Textabschnitt ->
- - -

Krieg um Ukraine und Israel: Boiling the frog
Die Kriege um die Ukraine und Israel drohen außer Kontrolle zu geraten. Schuld daran sind allerdings nicht die üblichen Verdächtigen Russland und Iran – eine vorläufige Bilanz.
Der ganz große Knall ist ausgeblieben. Weder in Israel/Iran noch in der Ukraine/Russland ist es bisher zur befürchteten Kettenreaktion gekommen.
Der Iran hat seine angedrohten Vergeltungsschläge sogar verschoben, um auf einen möglichen Nahost-Deal zu warten. Russland wirkt zu schwach, um den ukrainischen Vorstoß nach Kursk schnell abzuwehren.
Damit werden die Thesen der westlichen Kriegstreiber widerlegt. Iran ist durchaus zu rationalem Verhalten fähig. Russland hingegen ist keinesfalls in der Lage, nach der Ukraine auch noch andere Länder anzugreifen.
Normalerweise könnten sich die USA und die Nato nun zurücklehnen und abrüsten.
Doch das Gegenteil ist der Fall. Die Politik des “boiling the frog” – den Frosch langsam kochen, bis er tot ist – wird sogar noch verstärkt, mit immer neuen westlichen Waffen sowohl im Nahen Osten als auch in Kursk.
Der Gegner soll so wohl abgeschreckt und “erstickt” werden – doch gleichzeitig steigt das Eskalationsrisiko.
Dies gilt umso mehr, als wir es bei Netanjahu und Selenskyj offenbar mit Akteuren zu tun haben, die ganz bewußt auf eine Eskalation abzielen und sich dabei rücksichtslos ihrer amerikanischen und deutschen Freunde bedienen.
Ich halte daher an meiner Einschätzung fest, dass die Situation brandgefährlich ist und jederzeit außer Kontrolle geraten kann…
Dieser Beitrag erschien zuerst in unserem Open Thread: Eskalation in Israel und in der Ukraine. Wird fortgesetzt – und zwar hier
P.S. Die Ukraine und Russland werfen sich nun gegenseitig vor, einen “false flag”-Angriff mit “schmutzigen” Atomwaffen zu planen. Das wäre dann die nächste Eskalation…
Art Vanderley
22. August 2024 @ 22:26
” um den ukrainischen Vorstoß nach Kursk schnell abzuwehren. ”

- - -

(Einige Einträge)

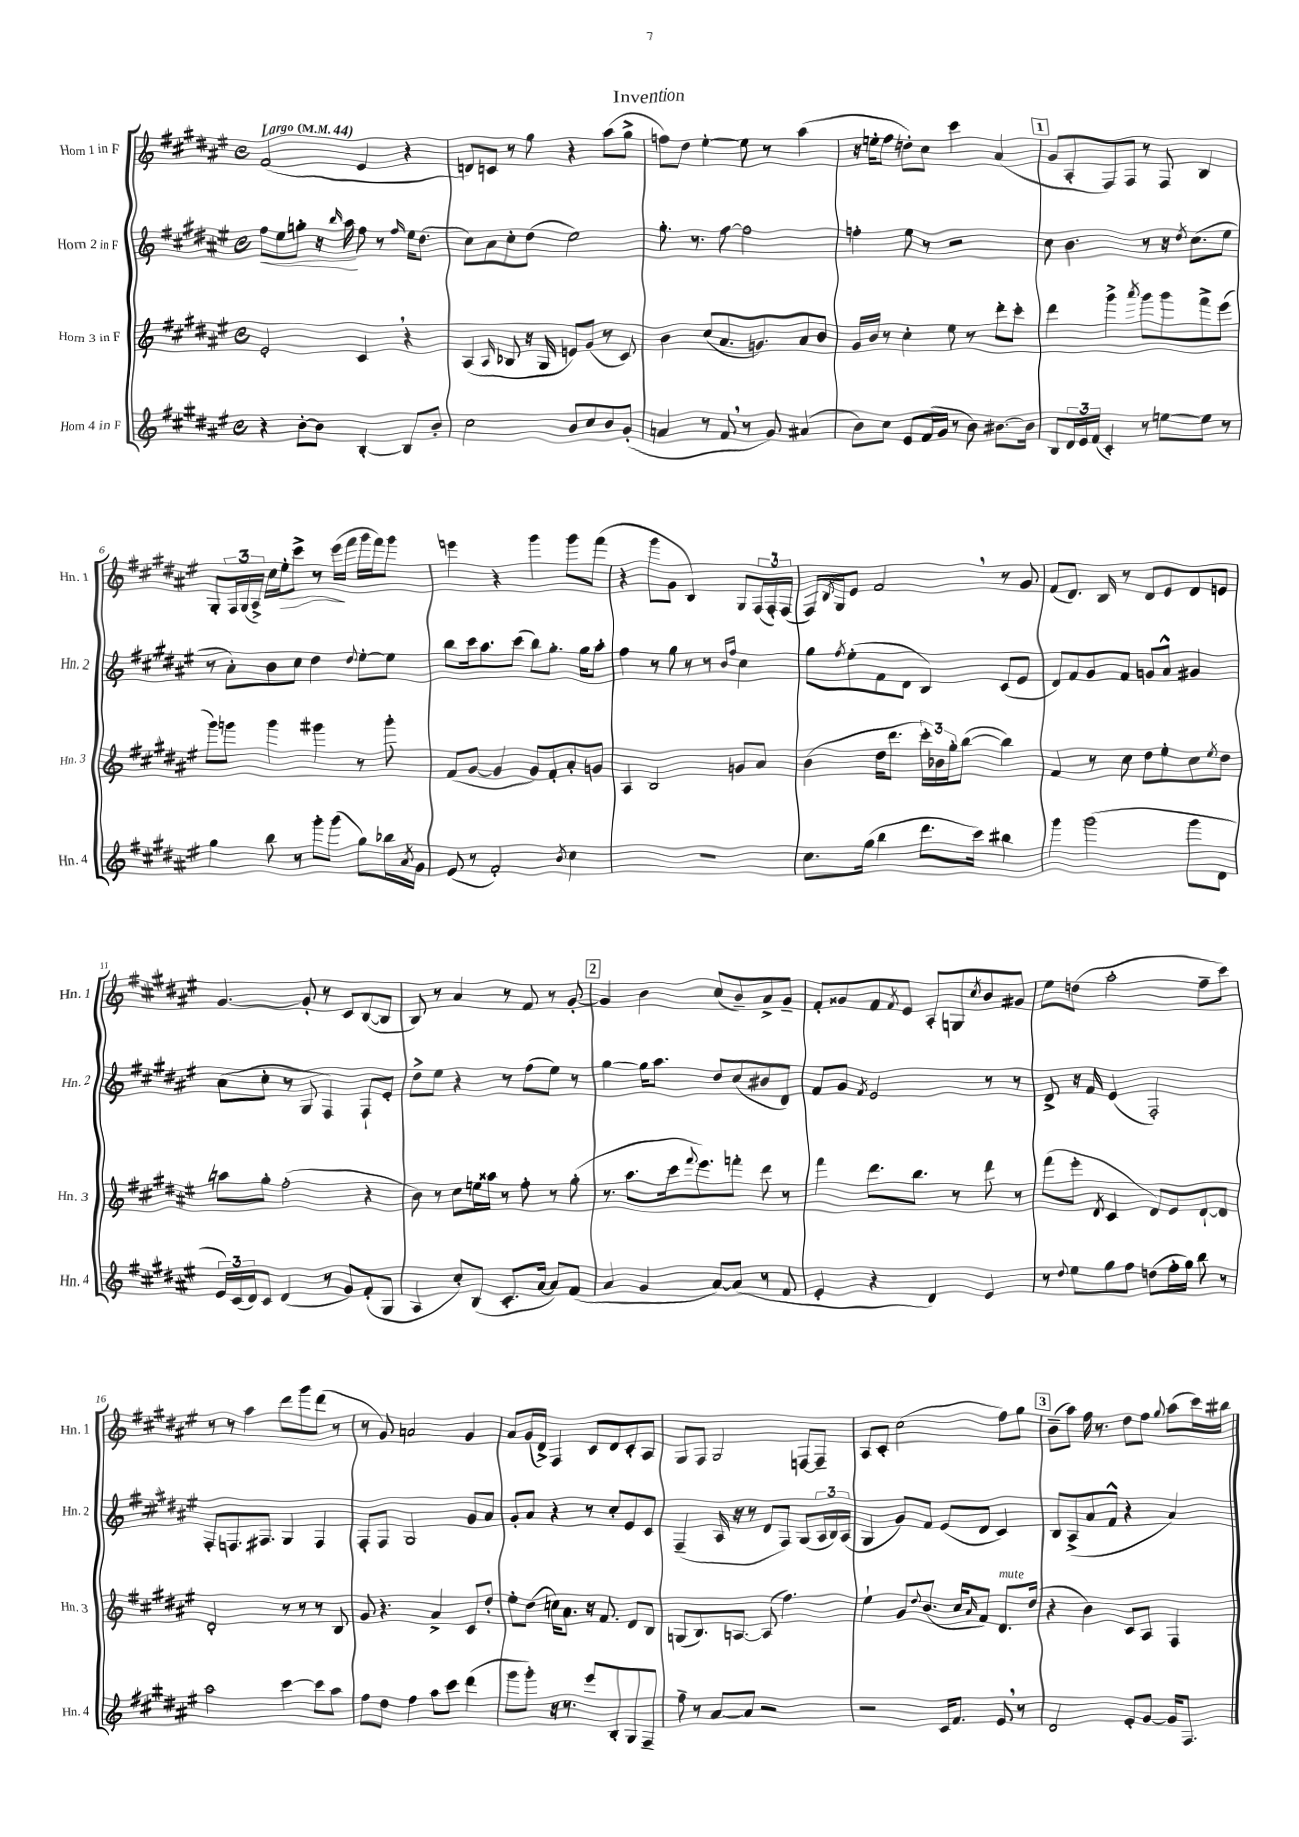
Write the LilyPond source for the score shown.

\header { title = "Invention" }
<<
\new StaffGroup <<
\new Staff = "s0" \with { instrumentName = "Horn 1 in F" shortInstrumentName = "Hn. 1" } {
    \clef treble \key fis \major \defaultTimeSignature \time 4/4 \tempo "Largo" 4 = 44
    fis'2( eis'4 r4 |
    d'8) c'8 r8 gis''8 r4 ais''8( gis''8-> |
    f''8) dis''8 eis''4~-. eis''8 r8 ais''4( |
    r16 e''16-. fis''8 d''8-.) cis''8 cis'''4 ais'4( |
    \mark \markup { \box "1" } gis'8 ais8-. fis8) fis8 r8 fis8 b4 |
    gis8-. \tuplet 3/2 { fis16 gis16( ais16->) } cis''16 eis''16-.\> cis'''8-> r8 eis'''16\!( fis'''16 gis'''16 fis'''16) gis'''8 |
    e'''4 r4 gis'''4 gis'''8 fis'''8( |
    r4 gis'''8 gis'8 b4) gis8 \tuplet 3/2 { fis16( fis16-.) fis16( } |
    fis16) \acciaccatura { b8 } gis16 eis'8 fis'2 \breathe r8 gis'8 |
    fis'8( dis'8.) b16 r8 dis'8 eis'8 dis'8 e'8 |
    gis'4.~ gis'8-. r8 cis'8 b8~( b8 |
    b8) r8 ais'4 r8 fis'8 r8 gis'8~-. |
    \mark \markup { \box "2" } gis'4 b'4 cis''8( b'8--) ais'8-> gis'8-- |
    fis'8-. gisis'8 fis'8 \acciaccatura { fis'8 } eis'8 ais8-. g8 \acciaccatura { cis''8 } b'8 gis'8 |
    eis''8 d''8( ais''2-. fis''8-- cis'''8) |
    r8 r8 ais''4 dis'''8 gis'''8 dis'''8( r8 |
    r8 gis'8) a'2 gis'4 |
    ais'8 gis'16( dis'16->) fis4 cis'8 dis'8 cis'8-. ais8 |
    gis8 fis8 gis2 f8~ f8-- |
    ais8 cis'8-. cis''2( fis''8) gis''8 |
    \mark \markup { \box "3" } b'8--( ais''8) fis''16 r8. dis''8 fis''8 \appoggiatura { gis''8 } ais''8( cis'''16) bis''16 \bar "|." |
}
\new Staff = "s1" \with { instrumentName = "Horn 2 in F" shortInstrumentName = "Hn. 2" } {
    \clef treble \key fis \major \defaultTimeSignature \time 4/4
    fis''8\< eis''8 g''8-. r16 \grace { b''16 } ais''16\! fis''8 r8 \grace { fis''16 } eis''16 dis''8.( |
    cis''8) ais'8 cis''8-. dis''8( eis''2) |
    gis''8.-. r8. fis''8~ fis''2 |
    f''4-. eis''8 r8 r2 |
    \mark \markup { \box "1" } cis''8 b'4. r8 r16 \acciaccatura { dis''8 } cis''8.( eis''8 |
    r8 ais'8-.) b'8 cis''8 dis''4 \appoggiatura { dis''8 } eis''8~-. eis''8 |
    b''8 cis'''16 ais''8. cis'''8( b''8) gis''8.-. gis''16 ais''8-. |
    fis''4 r8 gis''8 r8 r8 \grace { b'16 fis''16 } cis''4 |
    gis''8 \acciaccatura { fis''8 } eis''8-.( fis'8 dis'8 b4) cis'8( eis'8 |
    dis'8) fis'8 gis'8 fis'8 g'8 ais'8-^ gis'4 |
    ais'8( cis''8-. r8 gis8 fis4) fis8-! eis'8-. |
    dis''8-> eis''8 r4 r8 fis''8( eis''8) r8 |
    \mark \markup { \box "2" } gis''4~ gis''16 ais''8. dis''8 cis''8( bis'8 dis'8) |
    fis'8 gis'8 \acciaccatura { fis'8 } eis'2 r8 r8 |
    dis'8-> r16 fis'16 eis'4( fis2-.) |
    fis8-. f8. fis8. gis4 fis4 |
    fis8-. fis8 gis2 gis'8 ais'8 |
    gis'8-. ais'8 r4 r8 cis''8-. eis'8 cis'8 |
    fis4--( ais16 r16 r8 dis'8 fis8) gis8( \tuplet 3/2 { ais16 b16) ais16( } |
    gis4 gis'8) fis'8 eis'8( dis'8 cis'4) |
    \mark \markup { \box "3" } b8 ais8->( ais'8 fis'8-^ r4 ais'4) \bar "|." |
}
\new Staff = "s2" \with { instrumentName = "Horn 3 in F" shortInstrumentName = "Hn. 3" } {
    \clef treble \key fis \major \defaultTimeSignature \time 4/4
    eis'2-. cis'4 \breathe r4 |
    ais4( \grace { ais16 } bes8 r16 gis16 e'8) gis'8( r8 cis'8) |
    b'4 cis''8( ais'8. g'8.) ais'8 b'8 |
    gis'16 b'16 r8 cis''4-. eis''8 r8 dis'''8-. cis'''8-. |
    \mark \markup { \box "1" } dis'''4 gis'''4-> \acciaccatura { ais'''8 } gis'''8 gis'''8 fis'''8-> eis'''8( |
    gis'''8) g'''8 g'''4 gis'''4 r8 gis'''8-. |
    fis'8( gis'8~ gis'4 gis'8) fis'8-. ais'8-. g'8 |
    ais4 b2 g'8 ais'8 |
    b'4( dis''16 dis'''8. \tuplet 3/2 { cis'''16-.) bes'16 gis''16-. } b''8~( b''4) |
    fis'4 r8 cis''8 dis''8 eis''8-. cis''8 \acciaccatura { eis''8 } dis''8 |
    a''8 gis''8-. fis''2-.( r4 |
    b'8) r8 cis''8 e''16 aisis''16 r8 fis''8-. r8 gis''8-.( |
    \mark \markup { \box "2" } r8. ais''8. cis'''16 \appoggiatura { fis'''8 } eis'''8.) f'''8-. dis'''8 r8 |
    fis'''4 dis'''8. b''8. r8 dis'''8 r8 |
    fis'''8( eis'''8-. \acciaccatura { dis'8 } cis'4 dis'8) eis'8 dis'8~-! dis'8 |
    dis'2-. r8 r8 r8 b8 |
    gis'8 r4. ais'4-> cis'8 dis''8-. |
    eis''8-. dis''8( c''16) ais'8. r16 fis'8. dis'8 b8 |
    g8( b8.) a8.~ a8( fis''4.) |
    eis''4-! gis'8 \appoggiatura { dis''8 } b'8.( cis''16 \grace { ais'16 } fis'8) dis'8.^\markup { \italic "mute" } dis''16( |
    \mark \markup { \box "3" } r4 b'4) cis'8 ais8 fis4 \bar "|." |
}
\new Staff = "s3" \with { instrumentName = "Horn 4 in F" shortInstrumentName = "Hn. 4" } {
    \clef treble \key fis \major \defaultTimeSignature \time 4/4
    r4 b'8~-. b'8 b4~-. b8 b'8-. |
    cis''2 b'8 cis''8 b'8 gis'8-.( |
    a'4 r8 fis'8 \breathe r8 gis'8) ais'4( |
    b'8) cis''8 eis'8 fis'16( gis'16 r8 b'8) bis'8.~ bis'16 |
    \mark \markup { \box "1" } b8 \tuplet 3/2 { dis'16 eis'16 fis'16( } cis'4-.) r8 e''8~ e''8 r8 |
    gis''4 b''8 r8 gis'''8-. gis'''8( gis''8) bes''16 \acciaccatura { ais'8 } gis'16 |
    eis'8( r8 fis'2-.) \acciaccatura { b'8 } cis''4 |
    R1 |
    cis''8. gis''16( b''4 dis'''8. cis'''16) bis''4 |
    gis'''4 gis'''2( gis'''8 dis'8 |
    \tuplet 3/2 { eis'16) cis'16( dis'16) } cis'8 dis'4( r8 gis'8) fis'8-.( gis8 |
    ais4 cis''8-.) b8( cis'8.-. ais'16~ ais'8) fis'8( |
    \mark \markup { \box "2" } ais'4 gis'4 ais'8~) ais'8( r8 fis'8 |
    eis'4-. r4 dis'4) eis'4 |
    r8 \appoggiatura { dis''8 } eis''8 gis''8 fis''8 d''8( fis''16-. gis''16) b''8 r8 |
    ais''2 cis'''4~ cis'''8 ais''8 |
    fis''8 dis''8 fis''4 ais''8 cis'''8 dis'''4( |
    gis'''8 gis'''8-.) r16 r8. eis'''8 b8-. gis8 fis8-- |
    fis''8-- r8 ais'8~ ais'8 r2 |
    r2 cis'16 fis'8. eis'8 \breathe r8 |
    \mark \markup { \box "3" } dis'2 eis'8-. gis'8~ gis'16 fis8. \bar "|." |
}
>>
>>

- - -

Aufgaben ->
1. Gib aus dem Text über die Kriege um die Ukraine und Israel alles von „Dies gilt umso“ bis hinunter zu „deutschen Freunde bedienen.“ Wort für Wort wieder.
2. Sammle jede Zeile der Einträge, die die Zeichenfolge „with“ enthält. Achte dabei auf Groß- und Kleinschreibung.

Antworten je Aufgabe ->
1.
Dies gilt umso mehr, als wir es bei Netanjahu und Selenskyj offenbar mit Akteuren zu tun haben, die ganz bewußt auf eine Eskalation abzielen und sich dabei rücksichtslos ihrer amerikanischen und deutschen Freunde bedienen.

2.
\new Staff = "s0" \with { instrumentName = "Horn 1 in F" shortInstrumentName = "Hn. 1" } {
\new Staff = "s1" \with { instrumentName = "Horn 2 in F" shortInstrumentName = "Hn. 2" } {
\new Staff = "s2" \with { instrumentName = "Horn 3 in F" shortInstrumentName = "Hn. 3" } {
\new Staff = "s3" \with { instrumentName = "Horn 4 in F" shortInstrumentName = "Hn. 4" } {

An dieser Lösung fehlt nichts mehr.